(Items listed in a dataset)
————

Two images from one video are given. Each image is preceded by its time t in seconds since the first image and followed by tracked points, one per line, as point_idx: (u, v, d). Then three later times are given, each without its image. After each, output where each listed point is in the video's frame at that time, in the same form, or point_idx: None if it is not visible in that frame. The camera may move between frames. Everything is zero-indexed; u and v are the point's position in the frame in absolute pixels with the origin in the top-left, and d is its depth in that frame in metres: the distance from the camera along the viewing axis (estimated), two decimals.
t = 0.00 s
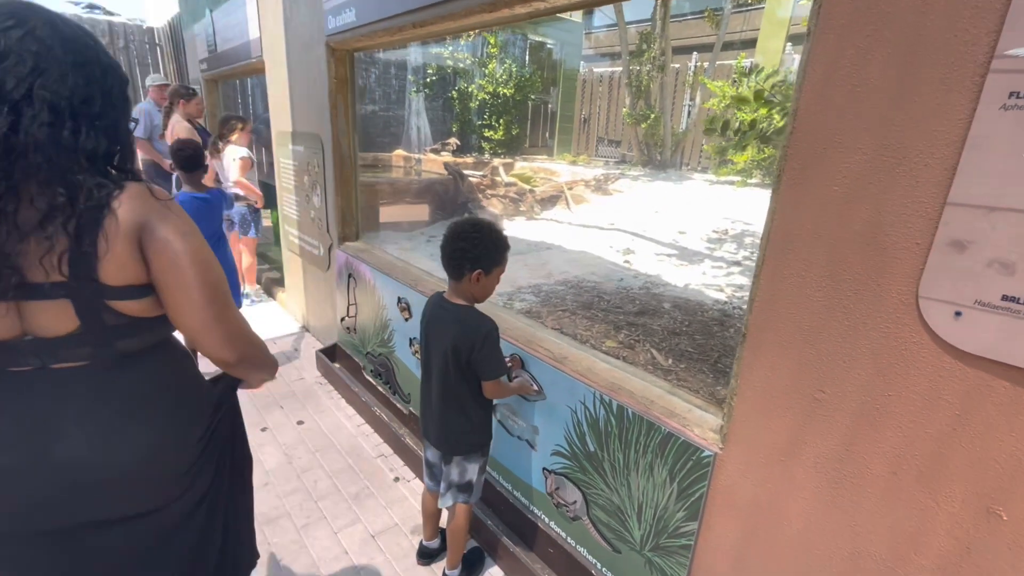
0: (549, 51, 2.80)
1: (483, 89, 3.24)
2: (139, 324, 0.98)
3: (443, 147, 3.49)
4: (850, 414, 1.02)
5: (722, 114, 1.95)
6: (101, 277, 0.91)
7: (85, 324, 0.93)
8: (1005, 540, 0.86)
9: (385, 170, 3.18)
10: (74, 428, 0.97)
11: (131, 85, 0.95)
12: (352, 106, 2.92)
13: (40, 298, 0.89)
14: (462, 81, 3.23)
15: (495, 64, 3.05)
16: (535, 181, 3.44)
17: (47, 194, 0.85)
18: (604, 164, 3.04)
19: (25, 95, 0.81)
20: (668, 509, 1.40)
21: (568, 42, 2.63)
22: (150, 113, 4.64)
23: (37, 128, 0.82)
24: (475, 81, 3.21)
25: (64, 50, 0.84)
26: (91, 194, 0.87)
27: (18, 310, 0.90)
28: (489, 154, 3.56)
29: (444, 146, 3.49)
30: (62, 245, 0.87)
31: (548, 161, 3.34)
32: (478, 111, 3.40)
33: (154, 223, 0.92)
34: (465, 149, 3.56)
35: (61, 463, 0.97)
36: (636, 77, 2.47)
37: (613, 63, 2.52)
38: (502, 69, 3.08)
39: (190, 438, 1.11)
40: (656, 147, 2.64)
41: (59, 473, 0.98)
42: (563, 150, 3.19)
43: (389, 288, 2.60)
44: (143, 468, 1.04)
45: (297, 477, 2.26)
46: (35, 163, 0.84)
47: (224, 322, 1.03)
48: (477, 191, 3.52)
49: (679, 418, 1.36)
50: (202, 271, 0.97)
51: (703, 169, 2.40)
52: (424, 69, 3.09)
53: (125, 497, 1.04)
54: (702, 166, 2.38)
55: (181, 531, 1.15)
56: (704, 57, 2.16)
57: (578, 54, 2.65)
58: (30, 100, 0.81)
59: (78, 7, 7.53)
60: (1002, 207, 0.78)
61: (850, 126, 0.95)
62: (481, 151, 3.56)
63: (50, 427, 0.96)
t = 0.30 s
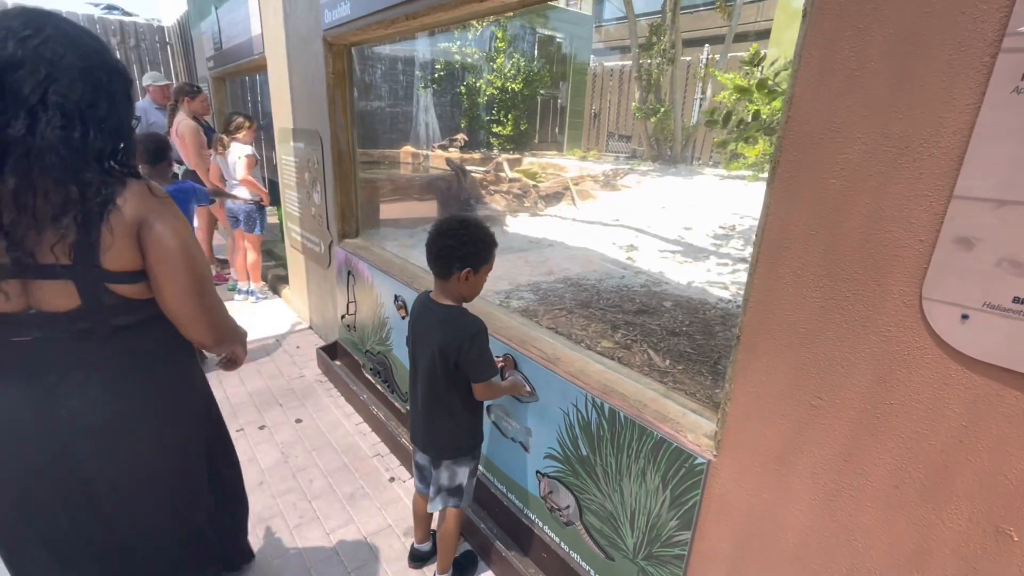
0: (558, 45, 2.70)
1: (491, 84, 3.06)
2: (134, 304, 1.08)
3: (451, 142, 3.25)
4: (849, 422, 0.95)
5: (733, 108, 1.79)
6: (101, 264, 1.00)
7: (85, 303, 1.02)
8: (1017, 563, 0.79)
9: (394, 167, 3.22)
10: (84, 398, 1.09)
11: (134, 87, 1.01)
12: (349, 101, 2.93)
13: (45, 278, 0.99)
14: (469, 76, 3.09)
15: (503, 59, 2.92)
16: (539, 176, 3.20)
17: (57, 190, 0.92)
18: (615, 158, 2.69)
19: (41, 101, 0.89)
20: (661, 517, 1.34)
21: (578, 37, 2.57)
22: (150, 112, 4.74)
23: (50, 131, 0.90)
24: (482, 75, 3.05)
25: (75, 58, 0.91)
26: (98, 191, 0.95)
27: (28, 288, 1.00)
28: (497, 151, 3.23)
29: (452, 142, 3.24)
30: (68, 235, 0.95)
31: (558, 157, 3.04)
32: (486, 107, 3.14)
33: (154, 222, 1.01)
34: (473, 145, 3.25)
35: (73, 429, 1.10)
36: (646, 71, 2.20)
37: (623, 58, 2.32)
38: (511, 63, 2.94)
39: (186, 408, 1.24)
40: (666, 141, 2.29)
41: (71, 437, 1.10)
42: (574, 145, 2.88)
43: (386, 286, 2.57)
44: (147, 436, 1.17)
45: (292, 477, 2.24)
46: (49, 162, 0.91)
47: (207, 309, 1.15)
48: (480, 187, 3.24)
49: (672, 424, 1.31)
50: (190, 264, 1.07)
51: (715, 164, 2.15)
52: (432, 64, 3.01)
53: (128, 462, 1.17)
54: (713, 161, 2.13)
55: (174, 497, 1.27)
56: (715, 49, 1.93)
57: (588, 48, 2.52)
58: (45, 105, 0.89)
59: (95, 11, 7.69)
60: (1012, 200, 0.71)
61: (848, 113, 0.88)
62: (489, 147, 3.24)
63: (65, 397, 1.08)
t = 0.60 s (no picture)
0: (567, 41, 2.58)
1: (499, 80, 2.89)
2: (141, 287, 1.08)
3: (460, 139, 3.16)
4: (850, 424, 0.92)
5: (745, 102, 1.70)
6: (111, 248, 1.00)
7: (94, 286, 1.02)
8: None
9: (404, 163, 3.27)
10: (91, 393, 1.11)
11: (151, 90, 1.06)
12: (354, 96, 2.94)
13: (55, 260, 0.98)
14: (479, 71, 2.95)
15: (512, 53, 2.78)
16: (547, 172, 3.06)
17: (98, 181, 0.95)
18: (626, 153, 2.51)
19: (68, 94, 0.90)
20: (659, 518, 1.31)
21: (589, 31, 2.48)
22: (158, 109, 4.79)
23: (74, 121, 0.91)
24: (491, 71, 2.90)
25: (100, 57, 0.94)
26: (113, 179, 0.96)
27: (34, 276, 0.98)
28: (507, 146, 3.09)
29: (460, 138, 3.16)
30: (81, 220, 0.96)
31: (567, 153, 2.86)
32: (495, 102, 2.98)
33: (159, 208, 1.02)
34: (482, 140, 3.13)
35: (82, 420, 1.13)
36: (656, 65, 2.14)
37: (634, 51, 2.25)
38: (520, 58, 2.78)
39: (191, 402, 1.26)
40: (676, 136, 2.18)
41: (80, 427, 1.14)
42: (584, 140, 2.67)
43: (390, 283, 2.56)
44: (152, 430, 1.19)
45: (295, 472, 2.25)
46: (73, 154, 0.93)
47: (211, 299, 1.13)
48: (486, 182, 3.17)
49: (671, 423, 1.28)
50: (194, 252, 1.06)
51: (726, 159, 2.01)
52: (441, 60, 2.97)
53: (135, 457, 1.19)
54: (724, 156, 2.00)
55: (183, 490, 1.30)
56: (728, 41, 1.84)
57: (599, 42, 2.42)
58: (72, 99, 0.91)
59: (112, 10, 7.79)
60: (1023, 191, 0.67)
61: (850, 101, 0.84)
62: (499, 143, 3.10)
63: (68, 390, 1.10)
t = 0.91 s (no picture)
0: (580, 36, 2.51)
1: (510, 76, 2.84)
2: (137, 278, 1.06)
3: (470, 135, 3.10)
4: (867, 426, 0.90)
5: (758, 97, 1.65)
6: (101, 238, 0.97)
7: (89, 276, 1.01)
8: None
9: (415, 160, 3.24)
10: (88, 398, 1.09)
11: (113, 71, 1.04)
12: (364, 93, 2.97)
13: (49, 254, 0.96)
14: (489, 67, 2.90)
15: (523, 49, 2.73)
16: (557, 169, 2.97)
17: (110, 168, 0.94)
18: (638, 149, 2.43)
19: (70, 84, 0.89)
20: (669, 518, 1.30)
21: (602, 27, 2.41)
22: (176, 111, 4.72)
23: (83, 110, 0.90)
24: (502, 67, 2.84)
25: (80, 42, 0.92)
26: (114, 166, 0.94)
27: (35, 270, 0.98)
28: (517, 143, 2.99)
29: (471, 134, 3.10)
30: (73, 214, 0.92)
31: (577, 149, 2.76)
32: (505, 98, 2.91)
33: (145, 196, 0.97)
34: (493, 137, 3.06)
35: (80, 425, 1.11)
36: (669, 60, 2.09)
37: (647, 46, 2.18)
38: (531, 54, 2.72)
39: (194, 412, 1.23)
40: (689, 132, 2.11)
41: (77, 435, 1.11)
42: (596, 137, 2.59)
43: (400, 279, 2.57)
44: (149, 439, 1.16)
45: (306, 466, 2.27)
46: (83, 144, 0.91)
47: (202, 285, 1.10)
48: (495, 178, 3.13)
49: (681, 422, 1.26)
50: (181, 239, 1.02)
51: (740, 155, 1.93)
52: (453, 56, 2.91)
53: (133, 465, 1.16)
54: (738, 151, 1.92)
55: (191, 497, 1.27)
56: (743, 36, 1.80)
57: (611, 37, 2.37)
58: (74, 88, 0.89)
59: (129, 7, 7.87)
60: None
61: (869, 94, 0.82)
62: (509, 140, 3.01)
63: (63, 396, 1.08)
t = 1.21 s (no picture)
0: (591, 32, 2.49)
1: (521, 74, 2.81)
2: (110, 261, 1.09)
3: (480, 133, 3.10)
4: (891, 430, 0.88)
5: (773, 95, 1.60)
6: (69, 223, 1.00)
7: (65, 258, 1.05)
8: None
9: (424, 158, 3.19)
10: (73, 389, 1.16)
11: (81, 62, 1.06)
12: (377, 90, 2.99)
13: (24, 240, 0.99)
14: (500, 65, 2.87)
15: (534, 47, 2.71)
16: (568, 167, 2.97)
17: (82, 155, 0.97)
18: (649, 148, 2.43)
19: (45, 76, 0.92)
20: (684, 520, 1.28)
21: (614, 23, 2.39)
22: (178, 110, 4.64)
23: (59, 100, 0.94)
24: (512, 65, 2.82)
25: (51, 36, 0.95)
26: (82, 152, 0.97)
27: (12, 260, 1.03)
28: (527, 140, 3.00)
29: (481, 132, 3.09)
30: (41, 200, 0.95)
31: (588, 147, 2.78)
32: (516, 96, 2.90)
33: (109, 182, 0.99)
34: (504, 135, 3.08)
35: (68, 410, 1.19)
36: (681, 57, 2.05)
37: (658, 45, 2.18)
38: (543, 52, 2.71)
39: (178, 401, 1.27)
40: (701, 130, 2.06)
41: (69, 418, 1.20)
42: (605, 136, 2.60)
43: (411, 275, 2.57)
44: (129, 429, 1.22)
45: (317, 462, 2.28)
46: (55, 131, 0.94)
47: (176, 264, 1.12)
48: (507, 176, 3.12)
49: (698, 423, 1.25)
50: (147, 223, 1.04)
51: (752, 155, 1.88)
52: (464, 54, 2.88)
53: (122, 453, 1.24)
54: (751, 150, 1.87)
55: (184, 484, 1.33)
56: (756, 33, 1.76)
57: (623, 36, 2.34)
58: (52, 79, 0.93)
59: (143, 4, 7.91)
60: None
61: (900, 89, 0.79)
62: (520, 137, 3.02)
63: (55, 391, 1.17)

————

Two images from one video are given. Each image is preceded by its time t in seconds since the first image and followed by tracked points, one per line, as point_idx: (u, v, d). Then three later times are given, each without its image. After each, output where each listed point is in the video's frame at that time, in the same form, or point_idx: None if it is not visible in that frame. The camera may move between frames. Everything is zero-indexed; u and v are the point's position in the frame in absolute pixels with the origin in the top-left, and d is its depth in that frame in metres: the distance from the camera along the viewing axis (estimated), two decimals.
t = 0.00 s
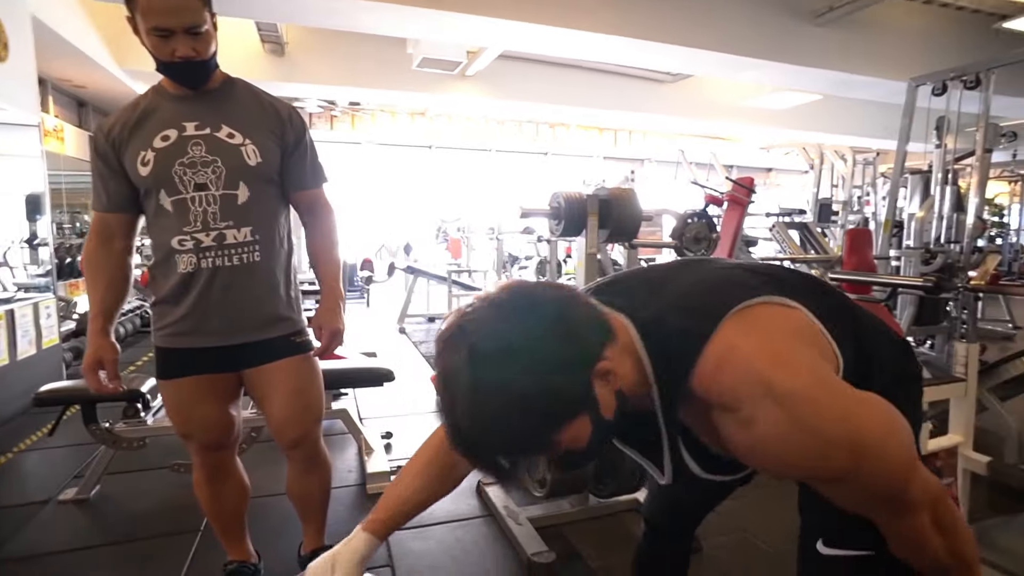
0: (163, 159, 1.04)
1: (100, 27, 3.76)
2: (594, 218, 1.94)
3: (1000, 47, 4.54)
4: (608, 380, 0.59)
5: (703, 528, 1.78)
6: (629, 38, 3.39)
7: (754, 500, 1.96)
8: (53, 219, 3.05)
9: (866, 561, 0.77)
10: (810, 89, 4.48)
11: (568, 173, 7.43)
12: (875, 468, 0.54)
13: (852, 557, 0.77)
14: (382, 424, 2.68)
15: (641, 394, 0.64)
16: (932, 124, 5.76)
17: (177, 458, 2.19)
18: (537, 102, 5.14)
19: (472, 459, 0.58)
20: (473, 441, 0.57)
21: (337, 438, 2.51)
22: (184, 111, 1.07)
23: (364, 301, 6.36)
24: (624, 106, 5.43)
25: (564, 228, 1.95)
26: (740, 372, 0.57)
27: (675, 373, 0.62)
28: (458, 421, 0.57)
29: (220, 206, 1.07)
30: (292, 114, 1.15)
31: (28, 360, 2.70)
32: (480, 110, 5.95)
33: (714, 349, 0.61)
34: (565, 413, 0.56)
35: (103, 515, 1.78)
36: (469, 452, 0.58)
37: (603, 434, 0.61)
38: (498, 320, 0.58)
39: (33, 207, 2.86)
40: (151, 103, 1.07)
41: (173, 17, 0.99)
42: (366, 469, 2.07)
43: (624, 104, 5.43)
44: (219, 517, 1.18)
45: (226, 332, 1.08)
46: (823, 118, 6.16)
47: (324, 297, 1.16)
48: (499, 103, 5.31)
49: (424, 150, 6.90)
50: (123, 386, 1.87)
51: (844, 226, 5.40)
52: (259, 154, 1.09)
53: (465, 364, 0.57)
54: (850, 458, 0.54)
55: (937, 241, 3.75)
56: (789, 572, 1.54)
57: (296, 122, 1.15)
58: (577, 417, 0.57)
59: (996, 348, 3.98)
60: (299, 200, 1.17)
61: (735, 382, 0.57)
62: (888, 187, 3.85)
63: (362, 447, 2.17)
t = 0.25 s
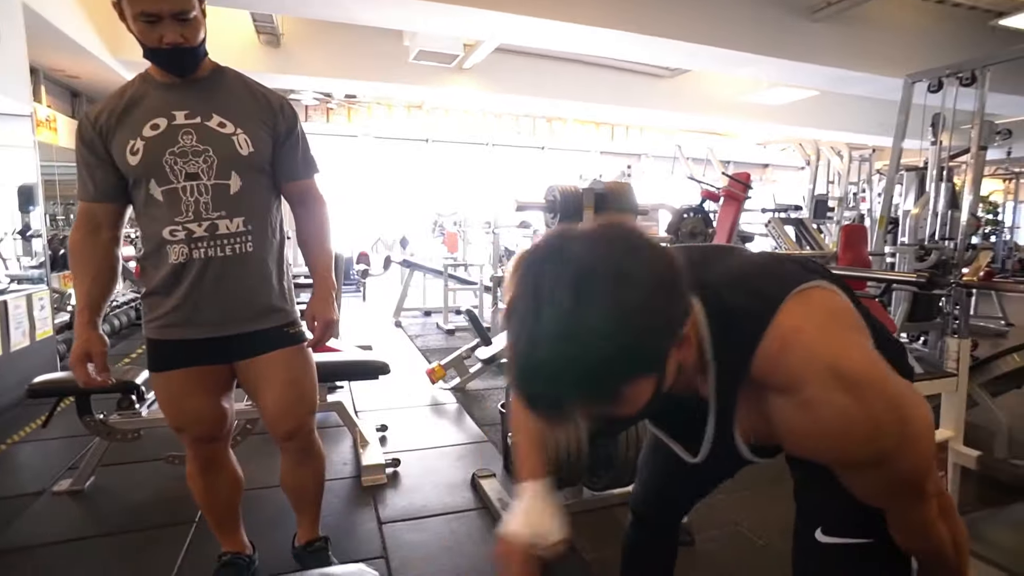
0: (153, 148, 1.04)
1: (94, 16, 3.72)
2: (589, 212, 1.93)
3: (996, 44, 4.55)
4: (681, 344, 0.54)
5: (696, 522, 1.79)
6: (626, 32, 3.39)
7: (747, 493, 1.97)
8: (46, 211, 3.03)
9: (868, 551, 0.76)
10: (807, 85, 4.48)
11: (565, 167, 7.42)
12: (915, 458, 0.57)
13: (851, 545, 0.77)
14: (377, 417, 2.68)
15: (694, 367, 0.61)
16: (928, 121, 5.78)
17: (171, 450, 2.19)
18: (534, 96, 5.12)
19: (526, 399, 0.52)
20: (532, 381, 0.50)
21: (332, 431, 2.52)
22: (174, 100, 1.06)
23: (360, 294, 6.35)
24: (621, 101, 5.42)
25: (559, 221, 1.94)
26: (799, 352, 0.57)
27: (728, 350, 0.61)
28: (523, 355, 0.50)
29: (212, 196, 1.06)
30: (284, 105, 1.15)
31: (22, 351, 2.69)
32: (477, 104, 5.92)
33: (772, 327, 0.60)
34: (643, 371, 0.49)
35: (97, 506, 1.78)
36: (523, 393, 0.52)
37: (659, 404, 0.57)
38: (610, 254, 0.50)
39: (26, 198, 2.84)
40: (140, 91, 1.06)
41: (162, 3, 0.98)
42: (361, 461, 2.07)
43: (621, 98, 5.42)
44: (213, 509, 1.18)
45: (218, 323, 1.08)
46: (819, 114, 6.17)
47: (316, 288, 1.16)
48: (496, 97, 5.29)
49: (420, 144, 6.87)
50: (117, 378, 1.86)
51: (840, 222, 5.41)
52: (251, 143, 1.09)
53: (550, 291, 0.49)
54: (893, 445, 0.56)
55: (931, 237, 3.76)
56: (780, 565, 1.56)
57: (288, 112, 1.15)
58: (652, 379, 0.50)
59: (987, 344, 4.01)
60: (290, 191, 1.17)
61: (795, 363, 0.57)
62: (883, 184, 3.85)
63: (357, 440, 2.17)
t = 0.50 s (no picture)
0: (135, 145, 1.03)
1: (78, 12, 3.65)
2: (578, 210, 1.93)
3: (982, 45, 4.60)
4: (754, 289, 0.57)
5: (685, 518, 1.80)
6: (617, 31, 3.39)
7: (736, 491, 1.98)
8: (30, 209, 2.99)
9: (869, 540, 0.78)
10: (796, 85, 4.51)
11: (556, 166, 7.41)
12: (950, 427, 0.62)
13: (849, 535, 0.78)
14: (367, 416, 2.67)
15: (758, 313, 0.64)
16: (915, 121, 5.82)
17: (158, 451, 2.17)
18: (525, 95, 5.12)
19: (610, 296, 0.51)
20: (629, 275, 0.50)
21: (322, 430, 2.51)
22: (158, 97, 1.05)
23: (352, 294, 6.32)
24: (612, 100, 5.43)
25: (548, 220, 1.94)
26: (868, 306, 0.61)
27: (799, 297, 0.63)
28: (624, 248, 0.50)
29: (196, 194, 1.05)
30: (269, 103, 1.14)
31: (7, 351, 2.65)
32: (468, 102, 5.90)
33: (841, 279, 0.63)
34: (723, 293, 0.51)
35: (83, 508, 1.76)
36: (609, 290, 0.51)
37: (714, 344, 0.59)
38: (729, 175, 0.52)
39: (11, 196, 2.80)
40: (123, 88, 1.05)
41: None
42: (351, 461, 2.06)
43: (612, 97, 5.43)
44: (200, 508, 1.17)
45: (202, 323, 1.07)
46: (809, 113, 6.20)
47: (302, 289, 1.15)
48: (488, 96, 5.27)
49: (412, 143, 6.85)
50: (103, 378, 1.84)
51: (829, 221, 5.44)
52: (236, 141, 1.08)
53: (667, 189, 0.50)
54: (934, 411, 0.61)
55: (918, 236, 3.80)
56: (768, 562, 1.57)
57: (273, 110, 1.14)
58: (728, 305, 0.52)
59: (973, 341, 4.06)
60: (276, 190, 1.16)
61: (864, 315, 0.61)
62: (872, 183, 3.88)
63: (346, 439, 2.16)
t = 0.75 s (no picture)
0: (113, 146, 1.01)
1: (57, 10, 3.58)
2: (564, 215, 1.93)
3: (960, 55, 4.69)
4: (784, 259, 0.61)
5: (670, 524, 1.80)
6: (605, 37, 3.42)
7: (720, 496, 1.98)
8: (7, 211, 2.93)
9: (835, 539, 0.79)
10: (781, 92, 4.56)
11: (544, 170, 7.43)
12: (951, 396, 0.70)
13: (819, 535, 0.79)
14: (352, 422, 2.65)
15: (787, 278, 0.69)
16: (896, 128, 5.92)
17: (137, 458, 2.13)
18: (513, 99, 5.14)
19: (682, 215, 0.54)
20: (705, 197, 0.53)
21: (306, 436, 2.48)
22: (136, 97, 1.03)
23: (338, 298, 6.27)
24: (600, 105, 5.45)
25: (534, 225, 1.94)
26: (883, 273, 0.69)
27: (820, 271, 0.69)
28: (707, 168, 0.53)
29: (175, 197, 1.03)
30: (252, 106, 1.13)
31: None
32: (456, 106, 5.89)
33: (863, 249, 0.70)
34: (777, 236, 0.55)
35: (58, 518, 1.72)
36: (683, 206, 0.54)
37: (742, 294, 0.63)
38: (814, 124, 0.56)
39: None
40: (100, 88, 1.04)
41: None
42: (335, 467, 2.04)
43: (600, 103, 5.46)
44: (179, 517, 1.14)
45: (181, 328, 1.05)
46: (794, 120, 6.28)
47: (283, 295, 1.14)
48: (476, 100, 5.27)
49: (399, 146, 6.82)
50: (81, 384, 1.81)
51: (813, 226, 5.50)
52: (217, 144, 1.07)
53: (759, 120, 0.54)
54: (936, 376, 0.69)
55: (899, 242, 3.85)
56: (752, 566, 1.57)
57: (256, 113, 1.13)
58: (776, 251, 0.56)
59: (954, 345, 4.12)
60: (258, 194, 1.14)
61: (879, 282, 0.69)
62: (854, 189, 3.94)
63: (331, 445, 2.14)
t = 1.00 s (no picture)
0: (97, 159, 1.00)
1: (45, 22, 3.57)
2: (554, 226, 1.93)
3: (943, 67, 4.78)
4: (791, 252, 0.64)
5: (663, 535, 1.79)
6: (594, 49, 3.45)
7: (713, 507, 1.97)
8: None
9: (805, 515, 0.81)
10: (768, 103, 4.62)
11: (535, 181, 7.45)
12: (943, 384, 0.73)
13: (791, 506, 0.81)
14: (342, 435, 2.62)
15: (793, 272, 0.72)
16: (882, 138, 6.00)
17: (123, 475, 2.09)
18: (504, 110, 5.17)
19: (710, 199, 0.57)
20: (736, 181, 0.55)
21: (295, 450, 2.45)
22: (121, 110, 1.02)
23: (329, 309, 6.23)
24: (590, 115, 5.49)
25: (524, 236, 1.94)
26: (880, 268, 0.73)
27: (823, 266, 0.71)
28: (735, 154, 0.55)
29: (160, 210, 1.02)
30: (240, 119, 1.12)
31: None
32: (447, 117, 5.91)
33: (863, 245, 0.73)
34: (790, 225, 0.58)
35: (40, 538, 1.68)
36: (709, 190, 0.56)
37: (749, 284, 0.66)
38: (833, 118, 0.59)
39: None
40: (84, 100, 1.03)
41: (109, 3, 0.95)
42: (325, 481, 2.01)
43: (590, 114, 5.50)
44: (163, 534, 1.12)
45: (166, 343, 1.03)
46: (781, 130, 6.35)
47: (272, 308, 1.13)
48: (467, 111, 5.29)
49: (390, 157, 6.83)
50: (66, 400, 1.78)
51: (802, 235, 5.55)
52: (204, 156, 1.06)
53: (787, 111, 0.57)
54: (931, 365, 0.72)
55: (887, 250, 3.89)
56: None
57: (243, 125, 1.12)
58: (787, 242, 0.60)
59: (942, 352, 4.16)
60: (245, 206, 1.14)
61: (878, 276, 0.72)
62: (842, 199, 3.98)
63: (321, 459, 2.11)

————

Repeat, exactly as they stand above, the lines from the line with "19: (526, 399, 0.52)" to the line with "47: (316, 288, 1.16)", both lines included.

ANSWER BOX
19: (526, 399, 0.52)
20: (532, 381, 0.50)
21: (332, 431, 2.52)
22: (174, 100, 1.06)
23: (360, 294, 6.35)
24: (621, 101, 5.42)
25: (559, 221, 1.94)
26: (799, 352, 0.57)
27: (728, 350, 0.61)
28: (523, 355, 0.50)
29: (212, 196, 1.06)
30: (284, 105, 1.15)
31: (22, 351, 2.69)
32: (477, 104, 5.92)
33: (772, 327, 0.60)
34: (643, 371, 0.49)
35: (97, 506, 1.78)
36: (523, 393, 0.52)
37: (659, 404, 0.57)
38: (610, 254, 0.50)
39: (26, 198, 2.84)
40: (140, 91, 1.06)
41: (162, 3, 0.98)
42: (361, 461, 2.07)
43: (621, 98, 5.42)
44: (213, 509, 1.18)
45: (218, 323, 1.08)
46: (819, 114, 6.17)
47: (316, 288, 1.16)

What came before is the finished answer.